Katy Guest in The Independent talks about Lizzie Bennet in Pride and Prejudice:
Unlike any other classic literary heroine – the tragic beauty Tess Durbeyfield; the kind-of annoying Emma Bovary; the downtrodden Jane Eyre ("Reader, I married the slightly-singed, good-for-nothing attempted bigamist") – Lizzie has female readers wanting to be her from the start.
Also in The Independent, a review of the film Byzantium:
But Byzantium feels oddly old-fashioned, suggesting that the only two available roles for women are 19th-century ones – Clara's scarlet woman or Eleanor's Jane Eyre-esque pale-and-interesting waif. Still, either option has to be better than mooning over Robert Pattinson. (Jonatham Romney)
The Telegraph & Argus tells about a fundraising walk taking place in Haworth:
Fundraisers will be strolling out for a worthy cause.
The Starlight Hike gives fundraisers the opportunity to stroll around the landscape which inspired the famous literary siblings, the Brontës, while raising cash for the Sue Ryder Manorlands Hospice in Oxenhope, which provides palliative care and support for people suffering with incurable illnesses.
The walk sets off from Oxenhope Park at 10pm on Saturday June 22. To register, visit starlighthike or call (01535) 640448.
Agora Magazine (Italy) talks about Jane Eyre:
Il racconto è scritto in forma autobiografica, con la protagonista, Jane Eyre appunto, che si rivolge in modo diretto al "lettore"; lo stile presenta aspetti puntualmente descrittivi dell’ambiente e dei personaggi, insieme all’approfondimento dell’evoluzione della protagonista dal punto di vista emotivo, morale e sentimentale. Si parte dall’infanzia, una bambina orfana che viene accolta presso i parenti dopo la morte dei genitori e l’intreccio di vicende interne a una famigli ostile, promesse sul letto di morte, l’adolescenza, amicizie, amori. Si respira la morale vittoriana, ci sono tutti gli ingredienti di una storia d’azione con contraccolpi scenici. (Roberto De Giorgi) (Translation)
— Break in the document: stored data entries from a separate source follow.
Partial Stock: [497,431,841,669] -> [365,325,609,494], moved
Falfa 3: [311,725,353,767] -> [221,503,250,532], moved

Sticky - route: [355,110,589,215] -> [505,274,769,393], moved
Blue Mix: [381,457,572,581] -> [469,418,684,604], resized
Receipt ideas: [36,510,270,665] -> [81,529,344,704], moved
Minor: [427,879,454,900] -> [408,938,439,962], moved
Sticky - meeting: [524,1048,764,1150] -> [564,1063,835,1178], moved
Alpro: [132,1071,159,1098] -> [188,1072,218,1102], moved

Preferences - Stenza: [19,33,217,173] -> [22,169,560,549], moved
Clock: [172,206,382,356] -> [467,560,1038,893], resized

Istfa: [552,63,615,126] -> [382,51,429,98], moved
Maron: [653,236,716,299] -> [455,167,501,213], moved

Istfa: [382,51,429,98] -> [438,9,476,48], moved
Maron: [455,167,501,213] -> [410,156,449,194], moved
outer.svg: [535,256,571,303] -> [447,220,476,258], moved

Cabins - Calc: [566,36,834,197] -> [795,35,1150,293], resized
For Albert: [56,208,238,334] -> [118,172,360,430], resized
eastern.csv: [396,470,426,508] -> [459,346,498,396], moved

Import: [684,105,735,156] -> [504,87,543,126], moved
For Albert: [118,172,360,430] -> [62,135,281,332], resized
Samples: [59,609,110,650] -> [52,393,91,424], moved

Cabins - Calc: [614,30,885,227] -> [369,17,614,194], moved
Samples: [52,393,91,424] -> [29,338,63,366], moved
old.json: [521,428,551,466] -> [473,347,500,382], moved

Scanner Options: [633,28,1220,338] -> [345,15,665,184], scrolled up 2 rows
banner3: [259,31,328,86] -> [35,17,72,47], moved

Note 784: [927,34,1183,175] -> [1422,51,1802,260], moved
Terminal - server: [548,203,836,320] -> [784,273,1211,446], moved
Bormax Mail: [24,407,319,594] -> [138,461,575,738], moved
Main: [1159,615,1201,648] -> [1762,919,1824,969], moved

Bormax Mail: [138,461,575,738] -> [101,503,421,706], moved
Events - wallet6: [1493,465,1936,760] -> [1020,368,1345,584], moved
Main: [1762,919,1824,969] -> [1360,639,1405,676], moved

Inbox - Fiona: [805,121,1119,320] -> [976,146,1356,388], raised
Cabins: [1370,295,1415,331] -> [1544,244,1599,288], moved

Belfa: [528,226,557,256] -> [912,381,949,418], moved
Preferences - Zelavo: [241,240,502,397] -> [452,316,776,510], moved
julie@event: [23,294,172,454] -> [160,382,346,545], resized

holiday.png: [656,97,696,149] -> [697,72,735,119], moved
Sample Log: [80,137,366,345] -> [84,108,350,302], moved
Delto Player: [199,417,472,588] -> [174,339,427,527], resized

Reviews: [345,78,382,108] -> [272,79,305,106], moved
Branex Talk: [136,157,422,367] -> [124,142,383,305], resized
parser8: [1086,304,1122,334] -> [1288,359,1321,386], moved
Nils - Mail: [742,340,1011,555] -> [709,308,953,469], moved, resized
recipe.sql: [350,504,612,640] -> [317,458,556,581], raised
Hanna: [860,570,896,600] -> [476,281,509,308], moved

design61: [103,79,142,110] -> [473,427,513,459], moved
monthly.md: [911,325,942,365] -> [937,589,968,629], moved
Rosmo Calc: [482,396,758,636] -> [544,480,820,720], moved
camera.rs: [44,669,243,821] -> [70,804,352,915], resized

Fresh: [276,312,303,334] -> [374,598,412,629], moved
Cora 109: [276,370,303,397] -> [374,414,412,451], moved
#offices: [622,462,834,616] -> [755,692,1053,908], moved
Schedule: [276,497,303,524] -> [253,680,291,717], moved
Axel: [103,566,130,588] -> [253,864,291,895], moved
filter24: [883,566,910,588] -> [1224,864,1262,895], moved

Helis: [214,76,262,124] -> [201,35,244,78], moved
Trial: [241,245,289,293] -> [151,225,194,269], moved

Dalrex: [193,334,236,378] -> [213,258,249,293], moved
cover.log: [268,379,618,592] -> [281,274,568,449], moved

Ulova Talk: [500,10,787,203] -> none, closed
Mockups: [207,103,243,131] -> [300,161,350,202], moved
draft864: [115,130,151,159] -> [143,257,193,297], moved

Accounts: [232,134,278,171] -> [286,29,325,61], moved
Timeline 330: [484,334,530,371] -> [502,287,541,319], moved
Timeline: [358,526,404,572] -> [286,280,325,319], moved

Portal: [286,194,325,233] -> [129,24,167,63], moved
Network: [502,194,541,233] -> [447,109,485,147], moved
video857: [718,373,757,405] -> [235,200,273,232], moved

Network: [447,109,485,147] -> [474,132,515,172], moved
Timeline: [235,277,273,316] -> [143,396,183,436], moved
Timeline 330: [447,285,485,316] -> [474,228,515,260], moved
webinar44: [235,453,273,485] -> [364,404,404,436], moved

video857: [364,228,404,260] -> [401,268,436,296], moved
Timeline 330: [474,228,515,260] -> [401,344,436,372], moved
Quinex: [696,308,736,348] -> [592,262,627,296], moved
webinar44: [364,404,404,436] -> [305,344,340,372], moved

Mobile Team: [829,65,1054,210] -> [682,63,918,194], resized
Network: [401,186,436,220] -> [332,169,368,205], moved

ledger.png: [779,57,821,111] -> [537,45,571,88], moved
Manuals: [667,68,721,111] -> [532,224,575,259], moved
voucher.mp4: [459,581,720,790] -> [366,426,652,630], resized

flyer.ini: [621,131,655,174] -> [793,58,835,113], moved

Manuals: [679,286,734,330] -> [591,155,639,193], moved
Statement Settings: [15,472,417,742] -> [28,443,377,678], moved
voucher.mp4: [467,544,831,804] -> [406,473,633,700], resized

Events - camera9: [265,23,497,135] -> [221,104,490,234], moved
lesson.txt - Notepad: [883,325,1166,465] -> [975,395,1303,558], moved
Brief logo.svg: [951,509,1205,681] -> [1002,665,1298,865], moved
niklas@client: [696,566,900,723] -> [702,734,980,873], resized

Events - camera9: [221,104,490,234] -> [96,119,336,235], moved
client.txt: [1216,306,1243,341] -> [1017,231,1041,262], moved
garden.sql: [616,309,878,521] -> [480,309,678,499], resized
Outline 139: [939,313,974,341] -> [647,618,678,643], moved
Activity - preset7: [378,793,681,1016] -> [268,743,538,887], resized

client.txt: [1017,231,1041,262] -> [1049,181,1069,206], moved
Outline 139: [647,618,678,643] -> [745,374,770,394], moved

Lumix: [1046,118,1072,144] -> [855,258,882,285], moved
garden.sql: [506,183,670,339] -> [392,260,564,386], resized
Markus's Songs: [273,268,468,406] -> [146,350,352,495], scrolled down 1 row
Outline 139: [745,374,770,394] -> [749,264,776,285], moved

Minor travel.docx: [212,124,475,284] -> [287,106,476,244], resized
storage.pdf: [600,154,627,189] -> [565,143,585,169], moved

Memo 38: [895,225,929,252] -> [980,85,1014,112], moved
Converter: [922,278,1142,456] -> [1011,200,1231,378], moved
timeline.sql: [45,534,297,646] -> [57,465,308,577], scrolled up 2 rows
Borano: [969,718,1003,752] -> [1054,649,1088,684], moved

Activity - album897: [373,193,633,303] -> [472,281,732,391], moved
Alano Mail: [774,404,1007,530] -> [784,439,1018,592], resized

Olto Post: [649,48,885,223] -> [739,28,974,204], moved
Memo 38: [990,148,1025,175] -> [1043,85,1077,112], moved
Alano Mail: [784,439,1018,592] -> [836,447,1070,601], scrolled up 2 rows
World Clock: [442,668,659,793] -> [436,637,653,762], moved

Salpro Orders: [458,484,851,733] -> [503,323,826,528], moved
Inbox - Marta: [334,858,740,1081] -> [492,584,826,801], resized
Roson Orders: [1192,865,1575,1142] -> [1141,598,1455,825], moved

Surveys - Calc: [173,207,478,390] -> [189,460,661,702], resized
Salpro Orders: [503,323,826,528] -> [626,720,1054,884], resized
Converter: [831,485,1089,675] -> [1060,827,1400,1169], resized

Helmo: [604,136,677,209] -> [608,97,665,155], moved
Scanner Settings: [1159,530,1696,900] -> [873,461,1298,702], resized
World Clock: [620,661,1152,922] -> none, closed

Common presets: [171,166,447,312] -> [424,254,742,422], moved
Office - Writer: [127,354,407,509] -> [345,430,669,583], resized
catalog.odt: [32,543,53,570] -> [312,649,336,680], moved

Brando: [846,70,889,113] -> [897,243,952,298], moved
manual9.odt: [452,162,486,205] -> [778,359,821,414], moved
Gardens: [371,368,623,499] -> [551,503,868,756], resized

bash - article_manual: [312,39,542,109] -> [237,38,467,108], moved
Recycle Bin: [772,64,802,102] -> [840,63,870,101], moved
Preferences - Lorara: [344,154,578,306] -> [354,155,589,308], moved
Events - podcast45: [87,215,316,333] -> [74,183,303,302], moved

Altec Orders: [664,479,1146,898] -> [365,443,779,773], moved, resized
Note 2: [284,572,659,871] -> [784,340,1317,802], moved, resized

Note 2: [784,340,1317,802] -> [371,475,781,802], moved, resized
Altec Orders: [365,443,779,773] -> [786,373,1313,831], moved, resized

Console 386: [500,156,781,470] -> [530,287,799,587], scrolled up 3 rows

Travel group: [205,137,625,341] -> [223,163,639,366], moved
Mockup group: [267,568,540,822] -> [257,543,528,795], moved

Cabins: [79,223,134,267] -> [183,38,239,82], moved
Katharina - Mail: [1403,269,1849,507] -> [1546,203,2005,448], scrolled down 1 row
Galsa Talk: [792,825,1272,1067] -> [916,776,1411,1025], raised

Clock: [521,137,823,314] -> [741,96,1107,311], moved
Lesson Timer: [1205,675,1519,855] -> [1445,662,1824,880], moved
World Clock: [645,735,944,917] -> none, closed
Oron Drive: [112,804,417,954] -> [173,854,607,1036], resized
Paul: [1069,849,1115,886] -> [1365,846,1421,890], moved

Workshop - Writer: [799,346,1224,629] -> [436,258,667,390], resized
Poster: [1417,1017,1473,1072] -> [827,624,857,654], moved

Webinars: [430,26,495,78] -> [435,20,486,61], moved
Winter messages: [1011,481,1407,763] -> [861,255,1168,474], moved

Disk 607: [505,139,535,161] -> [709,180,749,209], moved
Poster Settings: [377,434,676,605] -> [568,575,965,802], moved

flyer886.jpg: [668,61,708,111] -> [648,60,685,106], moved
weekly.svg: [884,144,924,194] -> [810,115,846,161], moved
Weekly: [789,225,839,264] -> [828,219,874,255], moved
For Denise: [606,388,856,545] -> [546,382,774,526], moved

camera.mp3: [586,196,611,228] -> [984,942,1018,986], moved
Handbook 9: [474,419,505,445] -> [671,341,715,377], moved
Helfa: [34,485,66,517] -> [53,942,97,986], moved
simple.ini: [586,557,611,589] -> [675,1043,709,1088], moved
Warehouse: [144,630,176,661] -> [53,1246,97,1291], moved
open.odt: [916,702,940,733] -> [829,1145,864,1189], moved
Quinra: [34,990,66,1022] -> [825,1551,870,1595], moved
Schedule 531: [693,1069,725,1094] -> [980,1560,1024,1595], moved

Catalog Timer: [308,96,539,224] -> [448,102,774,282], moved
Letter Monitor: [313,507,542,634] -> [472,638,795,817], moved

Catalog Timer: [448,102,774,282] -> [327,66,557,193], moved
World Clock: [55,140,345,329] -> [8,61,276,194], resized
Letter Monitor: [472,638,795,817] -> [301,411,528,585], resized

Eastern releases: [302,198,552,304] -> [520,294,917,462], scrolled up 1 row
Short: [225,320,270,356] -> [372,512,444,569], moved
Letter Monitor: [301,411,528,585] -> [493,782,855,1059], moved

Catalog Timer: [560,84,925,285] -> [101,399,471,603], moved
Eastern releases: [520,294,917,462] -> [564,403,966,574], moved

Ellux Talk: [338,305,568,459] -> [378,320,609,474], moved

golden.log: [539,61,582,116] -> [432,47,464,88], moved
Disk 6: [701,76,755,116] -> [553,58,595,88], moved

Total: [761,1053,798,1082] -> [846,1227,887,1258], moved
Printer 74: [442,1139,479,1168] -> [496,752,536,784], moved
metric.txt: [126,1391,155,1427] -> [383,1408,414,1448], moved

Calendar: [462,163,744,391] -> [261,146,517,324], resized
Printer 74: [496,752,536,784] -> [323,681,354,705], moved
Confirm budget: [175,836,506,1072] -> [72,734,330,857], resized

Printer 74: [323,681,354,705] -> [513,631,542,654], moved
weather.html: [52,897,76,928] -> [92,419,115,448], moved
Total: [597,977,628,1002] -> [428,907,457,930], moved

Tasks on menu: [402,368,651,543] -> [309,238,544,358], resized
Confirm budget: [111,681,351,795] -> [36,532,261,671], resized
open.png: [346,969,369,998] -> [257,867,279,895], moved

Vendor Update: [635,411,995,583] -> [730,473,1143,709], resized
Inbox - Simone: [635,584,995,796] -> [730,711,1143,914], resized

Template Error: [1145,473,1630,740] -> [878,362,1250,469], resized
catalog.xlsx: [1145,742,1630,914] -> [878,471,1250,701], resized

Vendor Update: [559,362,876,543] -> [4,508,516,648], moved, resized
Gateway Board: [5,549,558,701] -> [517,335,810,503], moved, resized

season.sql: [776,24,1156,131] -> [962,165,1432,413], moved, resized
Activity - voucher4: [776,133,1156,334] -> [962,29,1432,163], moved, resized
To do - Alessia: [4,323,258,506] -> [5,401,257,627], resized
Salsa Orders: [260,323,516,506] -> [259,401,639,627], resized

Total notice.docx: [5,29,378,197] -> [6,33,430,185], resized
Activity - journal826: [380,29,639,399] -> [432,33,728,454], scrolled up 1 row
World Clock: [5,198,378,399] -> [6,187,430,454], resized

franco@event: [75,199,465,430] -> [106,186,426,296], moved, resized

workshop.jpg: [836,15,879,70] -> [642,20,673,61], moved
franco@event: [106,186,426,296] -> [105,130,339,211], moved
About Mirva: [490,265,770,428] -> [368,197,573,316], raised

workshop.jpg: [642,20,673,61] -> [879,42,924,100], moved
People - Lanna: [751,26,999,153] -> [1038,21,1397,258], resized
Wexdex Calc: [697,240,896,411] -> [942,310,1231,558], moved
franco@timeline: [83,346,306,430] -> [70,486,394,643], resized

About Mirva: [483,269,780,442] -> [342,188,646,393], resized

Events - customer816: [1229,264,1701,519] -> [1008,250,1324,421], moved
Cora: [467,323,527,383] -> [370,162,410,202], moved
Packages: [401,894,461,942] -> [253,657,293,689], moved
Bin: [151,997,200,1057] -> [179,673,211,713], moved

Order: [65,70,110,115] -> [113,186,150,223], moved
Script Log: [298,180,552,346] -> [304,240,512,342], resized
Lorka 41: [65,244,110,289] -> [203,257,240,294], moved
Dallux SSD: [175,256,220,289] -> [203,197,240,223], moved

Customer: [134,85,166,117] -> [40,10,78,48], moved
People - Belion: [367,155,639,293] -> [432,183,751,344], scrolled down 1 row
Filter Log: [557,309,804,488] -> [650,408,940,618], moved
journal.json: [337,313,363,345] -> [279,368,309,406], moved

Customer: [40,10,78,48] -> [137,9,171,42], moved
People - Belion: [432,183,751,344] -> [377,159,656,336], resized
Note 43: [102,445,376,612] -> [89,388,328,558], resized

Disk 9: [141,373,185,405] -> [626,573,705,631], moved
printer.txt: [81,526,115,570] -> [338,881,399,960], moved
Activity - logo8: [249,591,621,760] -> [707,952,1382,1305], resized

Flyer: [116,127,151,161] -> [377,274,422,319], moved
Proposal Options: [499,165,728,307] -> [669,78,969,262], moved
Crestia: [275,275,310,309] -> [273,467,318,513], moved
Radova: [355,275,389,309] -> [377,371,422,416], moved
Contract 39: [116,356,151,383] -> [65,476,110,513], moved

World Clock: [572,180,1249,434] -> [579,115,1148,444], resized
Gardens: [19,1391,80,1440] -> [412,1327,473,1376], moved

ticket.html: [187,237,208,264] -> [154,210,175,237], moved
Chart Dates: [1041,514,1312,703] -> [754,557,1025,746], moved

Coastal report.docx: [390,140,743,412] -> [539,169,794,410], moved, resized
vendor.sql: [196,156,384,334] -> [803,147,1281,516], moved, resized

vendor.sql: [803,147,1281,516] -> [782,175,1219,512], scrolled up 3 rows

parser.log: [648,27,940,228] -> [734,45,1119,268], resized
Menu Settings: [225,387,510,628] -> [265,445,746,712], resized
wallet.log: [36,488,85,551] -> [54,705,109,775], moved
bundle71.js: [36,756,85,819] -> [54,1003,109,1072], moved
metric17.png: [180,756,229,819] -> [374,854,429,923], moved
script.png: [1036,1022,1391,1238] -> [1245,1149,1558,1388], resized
Página 12 (Argentina) interviews the poet Juan Gelman:
Después de analizar cómo lo había encarado Victor Hugo en ese larguísimo poema de 5400 versos que se llama El fin de Satán –y que se publicó después de su muerte–, y cómo lo encaró William Blake de un modo completamente distinto, me pregunté cómo era posible que Emily Brontë, a la que no se le conoce ninguna pasión, salvo la preocupación por su hermano borracho y drogadicto, una mujer absolutamente austera que murió a los 30 años en la mesa familiar, conversando, cómo ella podía describir en Cumbres borrascosas, de una manera tan profunda y aguda, el Mal en el amor. Luego mencioné los casos clásicos: (Alexander) Solzhenitsyn sobre el gulag y a Primo Levi sobre el campo de concentración nazi. Siempre me da la impresión de que hay algo no dicho ahí. La dimensión del Mal es de tal naturaleza que hay cosas que no se alcanzan a decir. Lo curioso es que personas que no han sufrido el Mal hayan sido capaces de escribir sobre el Mal con tanta profundidad, como Emily Brontë. Mientras que los que sí lo sufrieron en carne propia, como Primo Levi o como Solzhenitsyn, se encuentran con la imposibilidad de expresarlo cabalmente. (Silvina Friera) (Translation)
Act I reviews Wuthering Heights 1967; Flickr user thecoffeeloversguidetoth has uploaded some pics of North Lees Hall.